Numerous observations have also demonstrated an effect of androgens on lymphocyte numbers and function. Briefly, thymic involution can be reversed in mouse [
16] and rat [
17] models following orchiectomy. This regrowth is characterized by an increase in the weight and cellularity of the thymus, and can be reversed when androgens are re-administered to the castrate subject [
18]. The observed thymic regrowth has been attributed to an expansion of the thymic epithelia expressing increased levels of CCL25, which promotes immigration of early thymic progenitors to the thymus [
19]. A robust expansion of the common lymphoid progenitor cells can also be observed in castrated mice given hematopoeitic stem cell transplants compared to sham-treated animals [
20], data suggesting immunosuppressive effects of testosterone. In humans, administration of GnRH agonists in prostate cancer patients have been reported to induce expansion of signal joint recent thymic emigrant cells (sj T rec) [
21]. This T cell expansion can occur late in life when sj TRECS are reported to be at their lowest levels [
22], and the risk for prostate cancer increases. These observations suggest that androgens have an immunosuppressive effect, and ADT might function to reverse this suppression late in life.
The observations that ADT can affect T lymphocytes, and elicit prostate tissue-associated inflammation, suggest ADT might be combined with active immunotherapies. In a mouse model of prostate cancer, tumor-bearing animals receiving an adoptive transfer of prostate tumor-specific T cells, followed by castration and vaccination, had greater T-cell expansion and development of an effector phenotype in the adoptively transferred cells compared with tumor bearing mice similarly treated but with sham castration [
23]. Roden
et al. demonstrated splenocytes from castrated mice receiving an ovalbumin-specific vaccine proliferated more robustly in response to ovalbumin stimulation compared with splenocytes of similarly vaccinated controls from non-castrate mice [
24]. Koh
et al. reported that mice vaccinated with a dendritic cell vaccine, and then surgically castrated, had a greater number of antigen-specific IFN γ-secreting cells compared to vaccinated mice receiving sham surgery [
25]. Taken together, these results from multiple investigator groups suggest that it might be clinically beneficial to combine active immunotherapies with androgen deprivation [
26]. However, timing the administration of these therapies to gain maximum benefit needs to be experimentally determined, and if the effects of androgen deprivation on the adaptive arm of the immune system are persistent over time.

**RECORDS:**
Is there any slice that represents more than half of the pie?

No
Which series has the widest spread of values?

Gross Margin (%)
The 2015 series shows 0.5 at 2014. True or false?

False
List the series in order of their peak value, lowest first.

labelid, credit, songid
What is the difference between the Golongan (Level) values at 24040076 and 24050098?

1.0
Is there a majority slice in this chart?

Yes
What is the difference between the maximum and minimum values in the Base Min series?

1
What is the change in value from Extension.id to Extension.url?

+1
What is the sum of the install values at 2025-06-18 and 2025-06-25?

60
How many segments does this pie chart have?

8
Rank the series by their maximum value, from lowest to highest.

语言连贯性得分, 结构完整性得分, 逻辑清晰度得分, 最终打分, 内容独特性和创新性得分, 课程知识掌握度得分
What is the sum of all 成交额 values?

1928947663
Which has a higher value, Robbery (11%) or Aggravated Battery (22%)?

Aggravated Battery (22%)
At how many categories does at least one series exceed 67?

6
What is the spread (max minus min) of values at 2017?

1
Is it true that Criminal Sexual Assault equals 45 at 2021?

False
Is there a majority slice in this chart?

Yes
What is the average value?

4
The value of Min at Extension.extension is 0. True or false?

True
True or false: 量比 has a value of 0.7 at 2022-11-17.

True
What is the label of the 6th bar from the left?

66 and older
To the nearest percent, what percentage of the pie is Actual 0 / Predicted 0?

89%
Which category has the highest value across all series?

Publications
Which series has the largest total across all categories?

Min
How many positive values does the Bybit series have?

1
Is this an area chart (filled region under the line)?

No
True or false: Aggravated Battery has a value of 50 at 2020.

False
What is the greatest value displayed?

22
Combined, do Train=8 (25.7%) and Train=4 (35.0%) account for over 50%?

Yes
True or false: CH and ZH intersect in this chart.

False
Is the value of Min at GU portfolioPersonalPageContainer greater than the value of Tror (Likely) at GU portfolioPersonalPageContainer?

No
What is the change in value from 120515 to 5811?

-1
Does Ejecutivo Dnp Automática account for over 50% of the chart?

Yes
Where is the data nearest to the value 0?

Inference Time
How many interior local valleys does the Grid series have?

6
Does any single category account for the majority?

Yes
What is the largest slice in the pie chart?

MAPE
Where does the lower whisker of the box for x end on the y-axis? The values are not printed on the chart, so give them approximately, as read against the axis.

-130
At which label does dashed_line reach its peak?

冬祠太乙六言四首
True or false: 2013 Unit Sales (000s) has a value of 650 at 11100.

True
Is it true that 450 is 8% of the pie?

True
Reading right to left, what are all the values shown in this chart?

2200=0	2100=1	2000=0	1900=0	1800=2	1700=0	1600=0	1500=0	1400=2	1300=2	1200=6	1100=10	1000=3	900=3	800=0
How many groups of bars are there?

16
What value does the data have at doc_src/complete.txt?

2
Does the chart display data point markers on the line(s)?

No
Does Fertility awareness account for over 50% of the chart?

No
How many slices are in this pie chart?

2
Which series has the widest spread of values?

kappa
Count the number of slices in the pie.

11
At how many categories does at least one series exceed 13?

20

**WHAT YOU NEED TO DO:**
a. According to the passage on androgens and immunity, what does the CCL25 expressed by the expanded thymic epithelia promote?
b. Pick up the passage on androgen deprivation and immune function where it stops and keep writing it.
The listing comes from a separate source and is unrelated to the passage above.

**ANSWERS:**
a. It promotes the immigration of early thymic progenitors to the thymus.

b.
In order to investigate the effects of ADT on the adaptive immune system, and if the effects are persistent, our analysis focused on the frequency of circulating T cell subsets collected from prostate cancer patients at various time points up to 24 months after beginning androgen deprivation. We then characterized the ability of T-cell subsets to proliferate and express cytokines after receptor or mitogen activation. Finally, given the observations that ADT elicits T-cell infiltration of prostate tissue [
15], we asked if antigen-specific responses to proteins expressed in the prostate develop following ADT, which proteins were recognized, and if these responses are persistent over the course of therapy. For these studies we employed the SEREX methodology [
27]. We report an alteration to the T-cell repertoire develops following ADT, with an expansion of naïve T cells and RTEs. This T cell expansion is detectable at least by one month after beginning ADT, and the expansion was detectable up to two years later in specific individuals. Similarly, IgG responses were elicited to prostate tissue antigens as early as one month after beginning ADT, as well as after many months of treatment. Together our findings suggest that changes in the adaptive immune system following androgen deprivation may occur early after beginning treatment, and may be persistent for long periods of time. These observations may suggest that active immunotherapies might be used in sequence with androgen deprivation and/or might be affected by the concurrent use of androgen deprivation.